THE STAR KINGS ERA 202,000–unknown
Thus, in the galaxy of 202,000, the star-kingdoms were already old in traditions and history. Many wars had been fought between them, but the Empire had steadily sought to prevent such sanguine galactic struggles and to unify them in peace. Though they took the title of kings, they were at heart democracies. Then the ominous growth of the League of Dark Worlds reached a point where the safety of the Empire itself was challenged. Thus began the First Galactic War. [See The Star Kings.—Ed.]
After the war, legend would say, began the Golden Age of galactic man, a mighty empire that spanned the stars, all men united by a single heritage and a single loyalty to the Heartworld from which they came. [Not Terra but the throne-world of the King of the Central Empire circling the sun Canopus.—Ed.]

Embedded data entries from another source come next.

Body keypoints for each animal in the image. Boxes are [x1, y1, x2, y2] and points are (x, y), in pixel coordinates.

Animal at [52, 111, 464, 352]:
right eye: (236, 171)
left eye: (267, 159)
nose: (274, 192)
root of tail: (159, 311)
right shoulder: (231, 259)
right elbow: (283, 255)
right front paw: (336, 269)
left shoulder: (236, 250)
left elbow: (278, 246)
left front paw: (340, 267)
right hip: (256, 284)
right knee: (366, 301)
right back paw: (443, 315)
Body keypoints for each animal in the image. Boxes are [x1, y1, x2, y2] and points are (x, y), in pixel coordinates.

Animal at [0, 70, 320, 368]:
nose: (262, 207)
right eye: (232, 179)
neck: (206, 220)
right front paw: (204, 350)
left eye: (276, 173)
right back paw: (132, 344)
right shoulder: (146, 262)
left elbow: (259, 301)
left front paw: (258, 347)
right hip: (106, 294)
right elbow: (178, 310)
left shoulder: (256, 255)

[Contains information given in The Tattooed Man about the Star Kings Era, and the millennia that followed, not previously published in book form.]

THE SHATTERED EMPIRE ERA* [225,000–275,000?]

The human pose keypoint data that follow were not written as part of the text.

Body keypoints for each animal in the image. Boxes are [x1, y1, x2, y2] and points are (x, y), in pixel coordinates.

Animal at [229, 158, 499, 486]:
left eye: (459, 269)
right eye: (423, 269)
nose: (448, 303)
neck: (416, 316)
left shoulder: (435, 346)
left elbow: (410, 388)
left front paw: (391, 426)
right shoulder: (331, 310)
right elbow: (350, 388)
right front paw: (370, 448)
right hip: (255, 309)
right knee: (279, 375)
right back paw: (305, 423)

Time passed and the people lost their singleness of identity, adapting to the different conditions of their worlds, so that after a while there were many physical differences between them, many cultures, and many different tongues. And they forgot that they were brothers, and made war on each other. The Second Galactic War began and the great golden Empire fell; there were ages of chaos, when the people sank back into barbarism and the starships rusted away because no one knew how to fly them. And even the Heartworld was lost, except for the nostalgic legend that ran through the folklore of countless scattered stars. Then interstellar travel developed again and the myriad of inhabited worlds of the galaxy began to interact once more. Those who see themselves as closer to the original human stock are still a bit wary of those who have changed significantly, but these distinctions are beginning to fade. [See The Tattooed Man.—Ed.]

[* Hamilton coyly gives no dates here. The Golden Age must have lasted millennia—perhaps 10–20,000 years or more—before the Second Galactic War, and a much longer interregnum of decline and then barbarism—perhaps 50,000 years or much more—must have ensued before humankind reacquired the lost skills of repairing, then flying, and then building, starships.]